Friday, December 15, 2006

Retirement accounts as an asset protection strategy

My wife and I consider our family to be at risk of frivoulous or opportunistic law suites. Specifically, our family's assets are vulnerable.

Why do we feel this way:

  1. My wife is an executive in the healthcare industry - one rife with self-serving opportunistic lawsuits.
  2. I am an entreprenuer involved in various business dealings, investments and partnerships (although less so now that I work for Big Company) - sometimes deals go south.
  3. We relatively wealthy compared to many less fortunate in our poor rural town - therefore we are a more obvious target for legal opportunism.

Consequently, we feel it is important to protect our assets. We have a great distrust of off-shore asset protection plans - too little control and too many expenses. Quite frankly, we're not even wealthy enough to consider the possibility. Perhaps when we're worth more than $5M versus our much more modest $600k (right now).

For now, we can maximize our asset protection from creditors / suitors by doing the following:

  1. Holding our house title as tentants in the entirety.
  2. Placing as much of our assets and assest growth in retirement accounts.
  3. Placing life insurance in irrevocable trusts (ILITs)

#1 is fairly easy. Your attorney can do it for you shortly after you buy your house or when you buy it.

#2 is not easy. Actually, it's very confusing. I've only learned the answers for half of the many questions I have. I'll probably have to pay a princely sum for an attorney to answer the others.

#3 is done, but not easy. It's also a great estate planning tool as the insurance proceeds bypass your estate / probate, etc.... The ILIT is funded by term policies. You gift the trust annual payments sufficient to cover the premiums. You may need an estate planning attorney to set an ILIT up, but it's pretty standard fare for most insurance brokerages.

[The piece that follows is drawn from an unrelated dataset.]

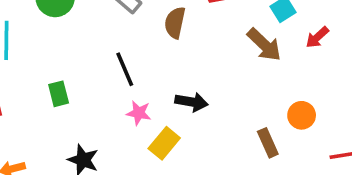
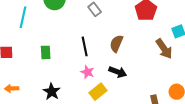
brown semicircle: (175, 23) -> (116, 44), moved

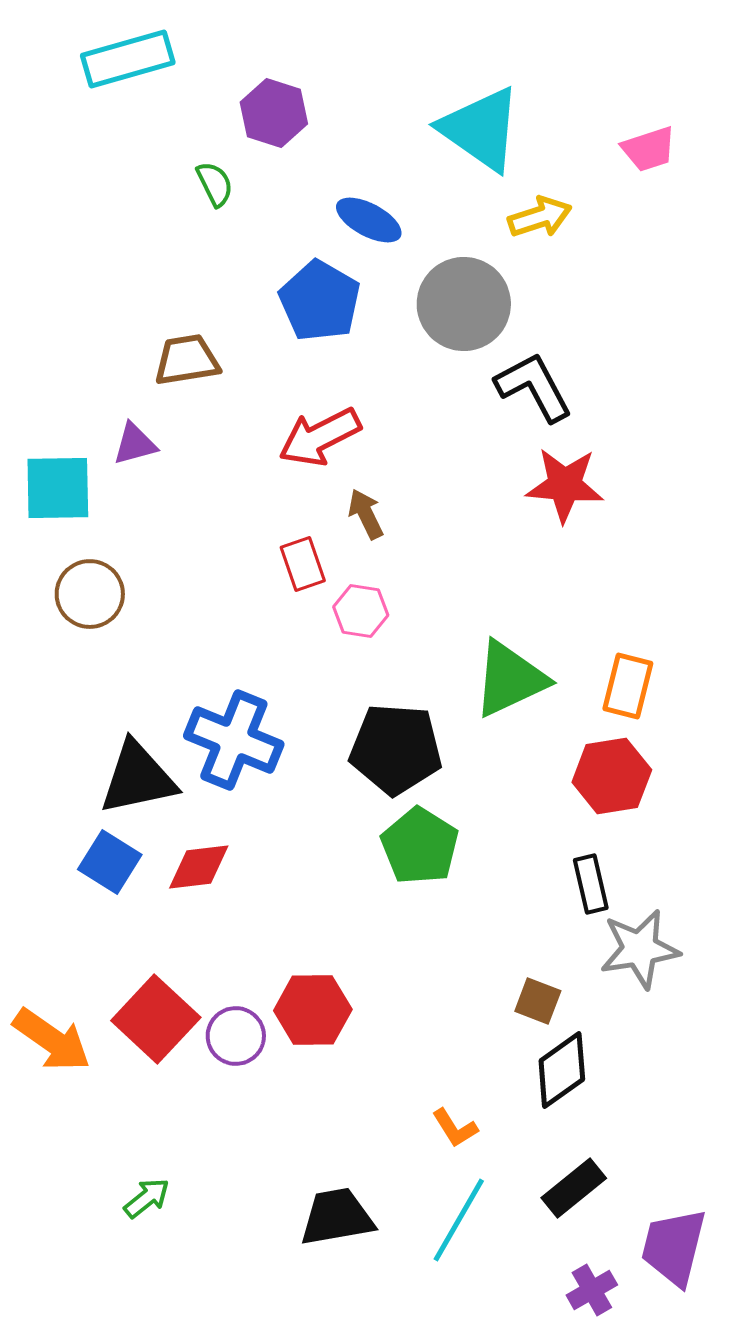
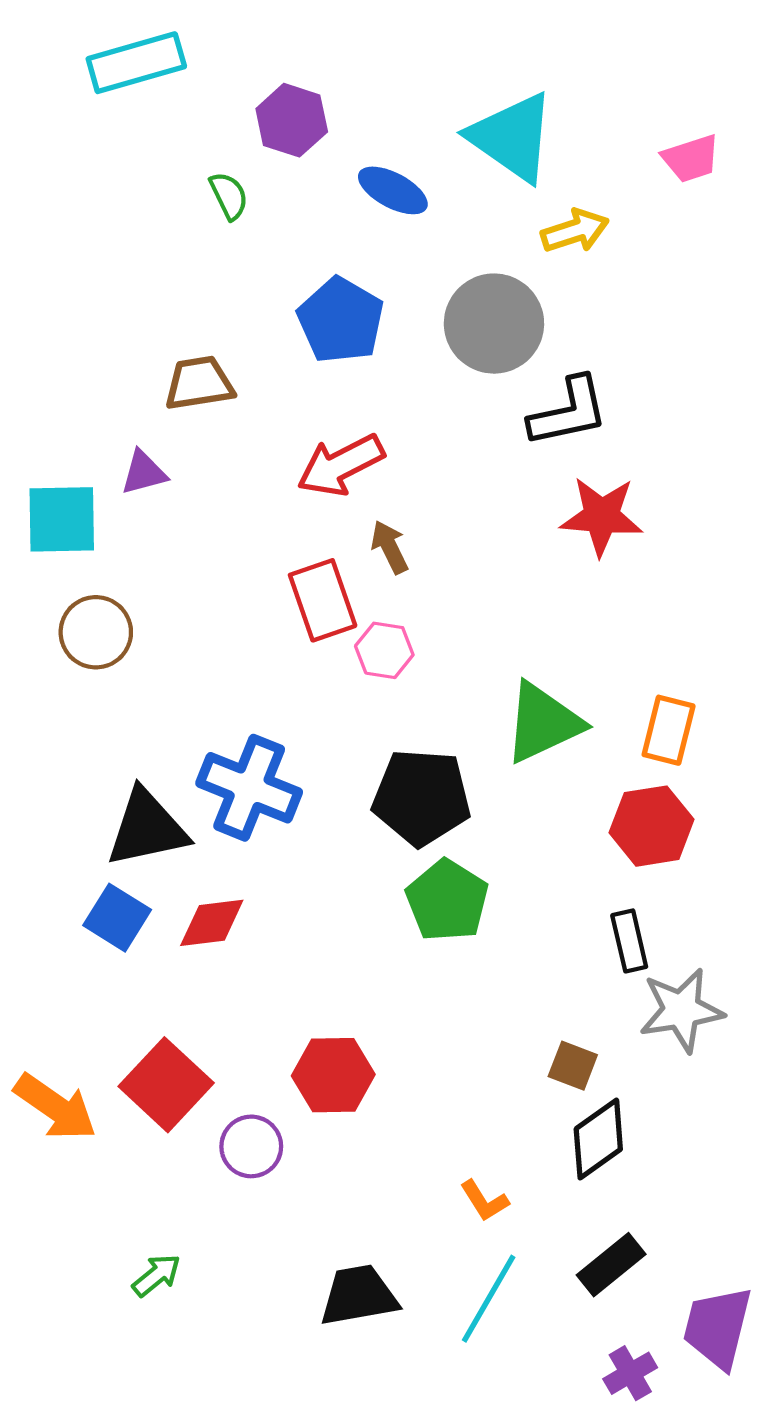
blue ellipse: (369, 220) -> (393, 190), moved
black L-shape: (534, 387) -> (569, 412), turned 106
red rectangle: (303, 564) -> (323, 600), size x1.4
purple circle: (236, 1036) -> (251, 1146), moved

This is where I am right now:

Priority of protection:

  1. Defined contribution plans (such as 401k, SEP-IRA, 403b) (and Simple IRAs?) are ERISA protected by federal law and are off limits to creditors - regardless of the balance.
  2. Funds rolled over from defined contribution plans into Rollover IRAs are also protected - but the owner must be careful to account for any non-rollover contributions made to the accounts - regardless of the balance.
  3. Roth and traditional IRAs were originally subject to state specific creditor laws. Documents I have read protect these accounts from creditors in NC and IL.
  4. The recent BAPCPA 2005 bankruptcy law (passed in 2006?) placed federal protections on IRAs (Roth and Traditional), but only with a limit of $1m.

The questions I have are as follows:

  1. If I roll traditional IRA balances into a SEP-IRA or 401k, will they enjoy ERISA creditor protection (i.e. unlimited)?
  2. Is my individual 401k, which is considered a defined contribution plan elsewhere in the tax code, enjoying ERISA protection? If not, what protection does it have?
  3. I have individual 401ks and SEP-IRAs -can I / should I roll one into another? If I do, what are the asset protection consequences?

Does anyone have any experience on this matter?

I'll update this posting once I hear from a few attornies. I'm waiting to hear from one of my attornies.

I've talked with the retirement experts at Vanguard who are completely misinformed. I was told "anything ending in IRA has no protection." I'm not an attorney, but I can read and the law is pretty clear Vanguard was wrong. I was very disappointed. I've asked to speak with their higher ups, hopefully I'll get a good answer.

Regards,

makingourway

1 comment:

Walter said...

SEP-IRAs and 401K are not ERISA protected if there is only you and your wife as owner/employees - you have to have at least one non-related employee to fall under ERISA protection.